Science Books Recommended in this Episode
- "Rabid: A Cultural History of the World's Most Diabolical Virus" by Bill Wask and Monica Murphy. Recommended by Rebecca Kreston.
- "Primates: The Fearless Science of Jane Goodall, Dian Fossey, and Biruté Galdikas" by Jim Ottaviani, illustrated by Maris Wicks. Recommended by John Dupuis.
- "Mountainfit" by Meera Lee Sethi. Recommended by Leslie Brunetta.
- "Speaking to My Madness: How I Searched for Myself in Schizophrenia" by Roberta Payne. Recommended by David Dobbs.
- "The Unfeathered Bird" by Katrina van Grouw. Recommended by Josh Witten.
- "This Is Your Brain on Music: The Science of a Human Obsession" by Daniel J. Levitin. Recommended by Chelsea Butler.
- "How to Teach Relativity to Your Dog" by Chad Orzel. Recommended by Rachelle Saunders.
- "A Strange Wilderness: The Lives of the Great Mathematicians" by Amir D. Aczel. Recommended by Rachelle Saunders.
- "Cosmos" by Carl Sagan. Recommended by Rob Tarzwell.
- "Red Rover: Inside the Story of Robotic Space Exploration, from Genesis to the Mars Rover Curiosity" by Roger Wiens. Recommended by Ethan Siegel.
- "National Geographic Angry Birds Furious Forces: The Physics at Play in the World's Most Popular Game" by Rhett Allain. Recommended by Ethan Siegel.
- "Coming of Age on Zoloft: How Antidepressants Cheered Us Up, Let Us Down, and Changed Who We Are" by Katherine Sharpe. Recommended by Nicole Gugliucci.
Charities & Organizations Mentioned In This Episode
- American Association for the Advancement of Science
- Sense About Science
- Royal Institution of Australia
- Union of Concerned Scientists
- Evidence For Democracy
- Association for Women in Science
- Anita Borg Institute for Women and Technology
- Society for Canadian Women in Science and Technology
- Let's Talk Science
- Dark Skies, Bright Kids
- Engineers Without Borders
- Doctors Without Borders
- Aaron Santos
- Rose Eveleth
- Ben Lillie
Aaron Santos is a physicist, author, teacher, and former actor/director. He attended Boston University where he received a PhD in physics while studying the kinetics of the DNA melting transition in the Klein group. More recently, his research has focused on studying emergent statistical properties in biological and other complex systems. He's currently an assistant physics professor at Simpson College. He is the author of "How Many Licks? Or How to Estimate Damn Near Anything" and "Ballparking: Practical Math for Impractical Sports Questions".
Rose Eveleth is a producer, designer, writer and animator based in Brooklyn. She switched from studying krill as a scientist to studying scientists who study krill as a journalist.
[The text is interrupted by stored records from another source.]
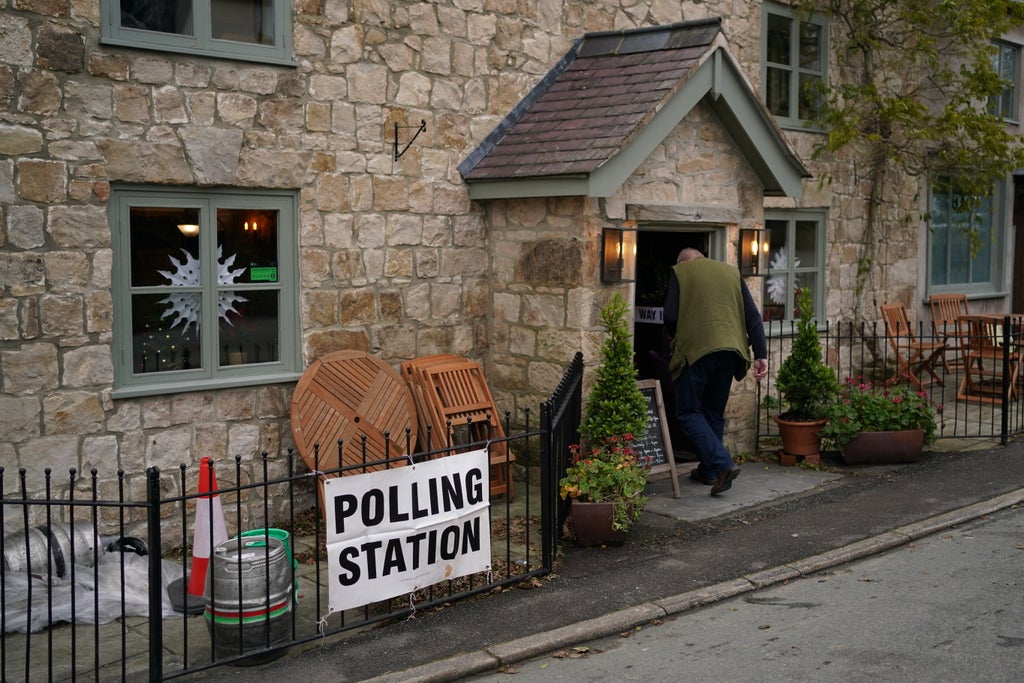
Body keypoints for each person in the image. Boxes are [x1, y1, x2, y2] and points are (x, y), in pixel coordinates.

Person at [663, 247, 768, 495]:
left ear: (683, 262)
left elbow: (670, 316)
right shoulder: (731, 273)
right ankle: (709, 471)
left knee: (688, 412)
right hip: (731, 351)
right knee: (713, 412)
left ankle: (722, 464)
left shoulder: (680, 272)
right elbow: (753, 317)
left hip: (696, 352)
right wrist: (761, 354)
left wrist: (676, 338)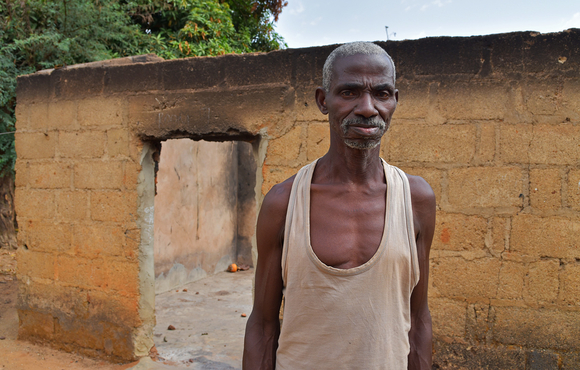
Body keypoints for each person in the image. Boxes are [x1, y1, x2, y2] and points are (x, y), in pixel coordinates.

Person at [243, 42, 435, 370]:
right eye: (349, 92)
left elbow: (417, 318)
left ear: (395, 101)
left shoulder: (416, 200)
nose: (367, 108)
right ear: (323, 100)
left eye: (382, 93)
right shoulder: (284, 203)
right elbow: (262, 324)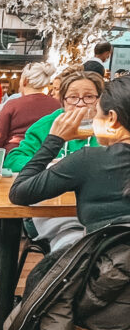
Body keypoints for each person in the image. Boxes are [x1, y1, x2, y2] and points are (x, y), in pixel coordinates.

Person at [10, 74, 130, 285]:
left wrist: (54, 140)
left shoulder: (90, 160)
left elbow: (19, 193)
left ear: (111, 118)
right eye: (73, 98)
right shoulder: (47, 126)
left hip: (103, 281)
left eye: (95, 107)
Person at [5, 68, 105, 253]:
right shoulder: (47, 125)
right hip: (51, 207)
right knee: (76, 245)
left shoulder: (109, 127)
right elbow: (13, 159)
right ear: (63, 102)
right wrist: (50, 165)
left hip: (98, 210)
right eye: (73, 97)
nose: (81, 104)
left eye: (89, 97)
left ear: (99, 100)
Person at [0, 62, 59, 152]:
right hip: (47, 154)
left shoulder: (13, 105)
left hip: (15, 154)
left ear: (25, 81)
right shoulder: (57, 105)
These days she tries to explain sciencey stuff for places like The New York Times, Scientific American, Nautilus, The Story Collider, Minute Earth, TED-Ed and OnEarth. She's the founder and curator of Science Studio, an online collection of the best science multimedia out there. She's also a regular blogger for Smithsonian Magazine's newest online endeavor - Smart News, an editor of all things animated at TED Education, and the special media manager at Nautilus, a new digital magazine about science, culture and philosophy.
Ben Lillie is a high-energy particle physicist who left the ivory tower for the wilds of New York's theater district. He now writes and performs stories about science and being a scientist, and is a Moth StorySLAM champion. He is also a former writer for TED.com, and likes to say that life is different now, largely because it is.